··· PROVIDED PASSAGE ···

Saturday, June 14, 2008

Nothing quite lifts the spirits like a global recession, does it?

I’ve already been told off for gloom and scare mongering about house prices by mentioning, with a certain amount of undisguised glee, that the most dire predictions are of a fall of fifty percent and a long slow recovery that will only see them returned to their pre credit-crunch levels by 2017. Apparently I’m not supposed to mention this as it might upset people.

Red rag to a bull, I’m afraid.

··· STORED ROWS ···

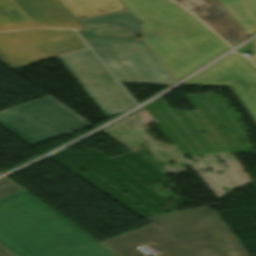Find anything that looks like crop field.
Returning a JSON list of instances; mask_svg holds the SVG:
<instances>
[{
    "instance_id": "1",
    "label": "crop field",
    "mask_w": 256,
    "mask_h": 256,
    "mask_svg": "<svg viewBox=\"0 0 256 256\" xmlns=\"http://www.w3.org/2000/svg\"><path fill=\"white\" fill-rule=\"evenodd\" d=\"M0 245L15 256H116L7 177L0 180ZM0 247V256H11Z\"/></svg>"
},
{
    "instance_id": "2",
    "label": "crop field",
    "mask_w": 256,
    "mask_h": 256,
    "mask_svg": "<svg viewBox=\"0 0 256 256\" xmlns=\"http://www.w3.org/2000/svg\"><path fill=\"white\" fill-rule=\"evenodd\" d=\"M151 225L101 242L119 256H248L216 212L208 206L146 218Z\"/></svg>"
},
{
    "instance_id": "3",
    "label": "crop field",
    "mask_w": 256,
    "mask_h": 256,
    "mask_svg": "<svg viewBox=\"0 0 256 256\" xmlns=\"http://www.w3.org/2000/svg\"><path fill=\"white\" fill-rule=\"evenodd\" d=\"M144 24L142 40L178 81L229 49L192 14L168 0H119Z\"/></svg>"
},
{
    "instance_id": "4",
    "label": "crop field",
    "mask_w": 256,
    "mask_h": 256,
    "mask_svg": "<svg viewBox=\"0 0 256 256\" xmlns=\"http://www.w3.org/2000/svg\"><path fill=\"white\" fill-rule=\"evenodd\" d=\"M78 31L119 82L170 85L173 79L140 38V22L128 11L79 21Z\"/></svg>"
},
{
    "instance_id": "5",
    "label": "crop field",
    "mask_w": 256,
    "mask_h": 256,
    "mask_svg": "<svg viewBox=\"0 0 256 256\" xmlns=\"http://www.w3.org/2000/svg\"><path fill=\"white\" fill-rule=\"evenodd\" d=\"M0 125L31 146L91 126L50 96L1 111Z\"/></svg>"
},
{
    "instance_id": "6",
    "label": "crop field",
    "mask_w": 256,
    "mask_h": 256,
    "mask_svg": "<svg viewBox=\"0 0 256 256\" xmlns=\"http://www.w3.org/2000/svg\"><path fill=\"white\" fill-rule=\"evenodd\" d=\"M87 48L73 30L0 33V61L13 70Z\"/></svg>"
},
{
    "instance_id": "7",
    "label": "crop field",
    "mask_w": 256,
    "mask_h": 256,
    "mask_svg": "<svg viewBox=\"0 0 256 256\" xmlns=\"http://www.w3.org/2000/svg\"><path fill=\"white\" fill-rule=\"evenodd\" d=\"M58 59L80 82L106 116L135 105L89 48Z\"/></svg>"
},
{
    "instance_id": "8",
    "label": "crop field",
    "mask_w": 256,
    "mask_h": 256,
    "mask_svg": "<svg viewBox=\"0 0 256 256\" xmlns=\"http://www.w3.org/2000/svg\"><path fill=\"white\" fill-rule=\"evenodd\" d=\"M253 66L246 58L232 53L183 85L230 87L256 122V68Z\"/></svg>"
},
{
    "instance_id": "9",
    "label": "crop field",
    "mask_w": 256,
    "mask_h": 256,
    "mask_svg": "<svg viewBox=\"0 0 256 256\" xmlns=\"http://www.w3.org/2000/svg\"><path fill=\"white\" fill-rule=\"evenodd\" d=\"M36 27L84 30L56 0H11ZM34 27L9 0H0V32Z\"/></svg>"
},
{
    "instance_id": "10",
    "label": "crop field",
    "mask_w": 256,
    "mask_h": 256,
    "mask_svg": "<svg viewBox=\"0 0 256 256\" xmlns=\"http://www.w3.org/2000/svg\"><path fill=\"white\" fill-rule=\"evenodd\" d=\"M190 10L230 46L246 38L216 0H174Z\"/></svg>"
},
{
    "instance_id": "11",
    "label": "crop field",
    "mask_w": 256,
    "mask_h": 256,
    "mask_svg": "<svg viewBox=\"0 0 256 256\" xmlns=\"http://www.w3.org/2000/svg\"><path fill=\"white\" fill-rule=\"evenodd\" d=\"M77 20L127 9L118 0H59Z\"/></svg>"
},
{
    "instance_id": "12",
    "label": "crop field",
    "mask_w": 256,
    "mask_h": 256,
    "mask_svg": "<svg viewBox=\"0 0 256 256\" xmlns=\"http://www.w3.org/2000/svg\"><path fill=\"white\" fill-rule=\"evenodd\" d=\"M218 1L227 9L247 35L256 30V0Z\"/></svg>"
},
{
    "instance_id": "13",
    "label": "crop field",
    "mask_w": 256,
    "mask_h": 256,
    "mask_svg": "<svg viewBox=\"0 0 256 256\" xmlns=\"http://www.w3.org/2000/svg\"><path fill=\"white\" fill-rule=\"evenodd\" d=\"M254 48V44L251 42L250 44L246 45L245 47L241 48L240 50L236 51L240 54L251 52Z\"/></svg>"
},
{
    "instance_id": "14",
    "label": "crop field",
    "mask_w": 256,
    "mask_h": 256,
    "mask_svg": "<svg viewBox=\"0 0 256 256\" xmlns=\"http://www.w3.org/2000/svg\"><path fill=\"white\" fill-rule=\"evenodd\" d=\"M253 43L255 44V49L252 52L251 57L256 62V40H254Z\"/></svg>"
},
{
    "instance_id": "15",
    "label": "crop field",
    "mask_w": 256,
    "mask_h": 256,
    "mask_svg": "<svg viewBox=\"0 0 256 256\" xmlns=\"http://www.w3.org/2000/svg\"><path fill=\"white\" fill-rule=\"evenodd\" d=\"M17 8V7H16ZM18 9V8H17ZM19 10V9H18ZM20 11V10H19ZM21 12V11H20ZM22 13V12H21ZM23 14V13H22ZM24 15V14H23ZM25 16V15H24Z\"/></svg>"
}]
</instances>
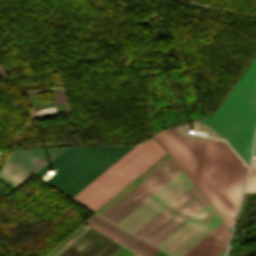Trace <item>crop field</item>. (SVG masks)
Here are the masks:
<instances>
[{"instance_id": "8a807250", "label": "crop field", "mask_w": 256, "mask_h": 256, "mask_svg": "<svg viewBox=\"0 0 256 256\" xmlns=\"http://www.w3.org/2000/svg\"><path fill=\"white\" fill-rule=\"evenodd\" d=\"M201 120L249 163L256 125V57L215 114ZM153 137L232 225L247 168L230 147L181 136L175 127Z\"/></svg>"}, {"instance_id": "ac0d7876", "label": "crop field", "mask_w": 256, "mask_h": 256, "mask_svg": "<svg viewBox=\"0 0 256 256\" xmlns=\"http://www.w3.org/2000/svg\"><path fill=\"white\" fill-rule=\"evenodd\" d=\"M132 146L67 148L35 175L41 178L55 169L46 182L72 197Z\"/></svg>"}, {"instance_id": "34b2d1b8", "label": "crop field", "mask_w": 256, "mask_h": 256, "mask_svg": "<svg viewBox=\"0 0 256 256\" xmlns=\"http://www.w3.org/2000/svg\"><path fill=\"white\" fill-rule=\"evenodd\" d=\"M164 154L150 138L132 148L72 198L96 211Z\"/></svg>"}, {"instance_id": "412701ff", "label": "crop field", "mask_w": 256, "mask_h": 256, "mask_svg": "<svg viewBox=\"0 0 256 256\" xmlns=\"http://www.w3.org/2000/svg\"><path fill=\"white\" fill-rule=\"evenodd\" d=\"M205 204L193 185L134 234L156 246Z\"/></svg>"}, {"instance_id": "f4fd0767", "label": "crop field", "mask_w": 256, "mask_h": 256, "mask_svg": "<svg viewBox=\"0 0 256 256\" xmlns=\"http://www.w3.org/2000/svg\"><path fill=\"white\" fill-rule=\"evenodd\" d=\"M223 222L208 204L156 247L172 256H183Z\"/></svg>"}, {"instance_id": "dd49c442", "label": "crop field", "mask_w": 256, "mask_h": 256, "mask_svg": "<svg viewBox=\"0 0 256 256\" xmlns=\"http://www.w3.org/2000/svg\"><path fill=\"white\" fill-rule=\"evenodd\" d=\"M192 185L181 171L117 224L134 233Z\"/></svg>"}, {"instance_id": "e52e79f7", "label": "crop field", "mask_w": 256, "mask_h": 256, "mask_svg": "<svg viewBox=\"0 0 256 256\" xmlns=\"http://www.w3.org/2000/svg\"><path fill=\"white\" fill-rule=\"evenodd\" d=\"M66 148L13 151L0 173V180L16 188Z\"/></svg>"}, {"instance_id": "d8731c3e", "label": "crop field", "mask_w": 256, "mask_h": 256, "mask_svg": "<svg viewBox=\"0 0 256 256\" xmlns=\"http://www.w3.org/2000/svg\"><path fill=\"white\" fill-rule=\"evenodd\" d=\"M180 171L179 167L170 159L102 216L117 223Z\"/></svg>"}, {"instance_id": "5a996713", "label": "crop field", "mask_w": 256, "mask_h": 256, "mask_svg": "<svg viewBox=\"0 0 256 256\" xmlns=\"http://www.w3.org/2000/svg\"><path fill=\"white\" fill-rule=\"evenodd\" d=\"M230 228L224 222L184 256H217L227 247Z\"/></svg>"}, {"instance_id": "3316defc", "label": "crop field", "mask_w": 256, "mask_h": 256, "mask_svg": "<svg viewBox=\"0 0 256 256\" xmlns=\"http://www.w3.org/2000/svg\"><path fill=\"white\" fill-rule=\"evenodd\" d=\"M89 219L95 221L96 223L102 225L103 227L107 228L108 230L114 232L115 234L121 236L122 238L132 242L133 244L138 241L140 238L134 236L133 234L127 232L126 230L118 227L117 225L111 223L110 221L104 219L103 217L94 214Z\"/></svg>"}, {"instance_id": "28ad6ade", "label": "crop field", "mask_w": 256, "mask_h": 256, "mask_svg": "<svg viewBox=\"0 0 256 256\" xmlns=\"http://www.w3.org/2000/svg\"><path fill=\"white\" fill-rule=\"evenodd\" d=\"M245 192L256 194V159H253L252 168L248 178Z\"/></svg>"}, {"instance_id": "d1516ede", "label": "crop field", "mask_w": 256, "mask_h": 256, "mask_svg": "<svg viewBox=\"0 0 256 256\" xmlns=\"http://www.w3.org/2000/svg\"><path fill=\"white\" fill-rule=\"evenodd\" d=\"M85 223L88 224L89 226L93 227L94 229L106 234L107 236L117 240V241L121 238V237L115 235L114 233L108 231L107 229L103 228L102 226L96 224L95 222H93L89 219L87 221H85Z\"/></svg>"}, {"instance_id": "22f410ed", "label": "crop field", "mask_w": 256, "mask_h": 256, "mask_svg": "<svg viewBox=\"0 0 256 256\" xmlns=\"http://www.w3.org/2000/svg\"><path fill=\"white\" fill-rule=\"evenodd\" d=\"M118 242L122 243L126 247L134 250L135 252H137V253H139V254H141L143 256H153L152 254H150V253H148V252H146V251H144V250L134 246L133 244L129 243L128 241H126V240H124L122 238Z\"/></svg>"}, {"instance_id": "cbeb9de0", "label": "crop field", "mask_w": 256, "mask_h": 256, "mask_svg": "<svg viewBox=\"0 0 256 256\" xmlns=\"http://www.w3.org/2000/svg\"><path fill=\"white\" fill-rule=\"evenodd\" d=\"M135 245L143 248L144 250L152 253V254H157L160 250L156 249L155 247L151 246L150 244L146 243L145 241L143 240H139ZM153 255V256H154Z\"/></svg>"}, {"instance_id": "5142ce71", "label": "crop field", "mask_w": 256, "mask_h": 256, "mask_svg": "<svg viewBox=\"0 0 256 256\" xmlns=\"http://www.w3.org/2000/svg\"><path fill=\"white\" fill-rule=\"evenodd\" d=\"M127 251V249L126 250H124L121 254H119L118 256H121L123 253H125Z\"/></svg>"}, {"instance_id": "d9b57169", "label": "crop field", "mask_w": 256, "mask_h": 256, "mask_svg": "<svg viewBox=\"0 0 256 256\" xmlns=\"http://www.w3.org/2000/svg\"><path fill=\"white\" fill-rule=\"evenodd\" d=\"M254 153L256 154V142H255V150H254Z\"/></svg>"}, {"instance_id": "733c2abd", "label": "crop field", "mask_w": 256, "mask_h": 256, "mask_svg": "<svg viewBox=\"0 0 256 256\" xmlns=\"http://www.w3.org/2000/svg\"><path fill=\"white\" fill-rule=\"evenodd\" d=\"M128 252H129V250H128L126 253H128ZM126 253H125V254H126ZM125 254H123L122 256H124Z\"/></svg>"}, {"instance_id": "4a817a6b", "label": "crop field", "mask_w": 256, "mask_h": 256, "mask_svg": "<svg viewBox=\"0 0 256 256\" xmlns=\"http://www.w3.org/2000/svg\"><path fill=\"white\" fill-rule=\"evenodd\" d=\"M134 256H139V255L135 254Z\"/></svg>"}, {"instance_id": "bc2a9ffb", "label": "crop field", "mask_w": 256, "mask_h": 256, "mask_svg": "<svg viewBox=\"0 0 256 256\" xmlns=\"http://www.w3.org/2000/svg\"><path fill=\"white\" fill-rule=\"evenodd\" d=\"M130 252H131V251H130ZM130 252H129V253H130ZM129 253H128V254H129ZM126 255H127V254H126ZM126 255H125V256H126Z\"/></svg>"}, {"instance_id": "214f88e0", "label": "crop field", "mask_w": 256, "mask_h": 256, "mask_svg": "<svg viewBox=\"0 0 256 256\" xmlns=\"http://www.w3.org/2000/svg\"><path fill=\"white\" fill-rule=\"evenodd\" d=\"M169 256V255H168Z\"/></svg>"}]
</instances>
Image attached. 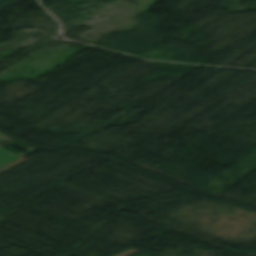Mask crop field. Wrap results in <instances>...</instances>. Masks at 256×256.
Returning <instances> with one entry per match:
<instances>
[{
	"mask_svg": "<svg viewBox=\"0 0 256 256\" xmlns=\"http://www.w3.org/2000/svg\"><path fill=\"white\" fill-rule=\"evenodd\" d=\"M28 159L0 147V174Z\"/></svg>",
	"mask_w": 256,
	"mask_h": 256,
	"instance_id": "obj_1",
	"label": "crop field"
}]
</instances>
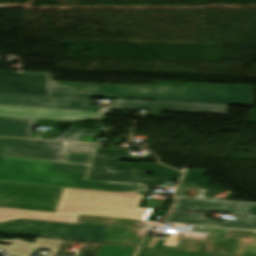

···

_TASK BRIEF_
Copy the passage about house prices word for word, starting at "I’ve already been" and ending at "might upset people.".

_ANSWER TO THE PROBLEM_
I’ve already been told off for gloom and scare mongering about house prices by mentioning, with a certain amount of undisguised glee, that the most dire predictions are of a fall of fifty percent and a long slow recovery that will only see them returned to their pre credit-crunch levels by 2017. Apparently I’m not supposed to mention this as it might upset people.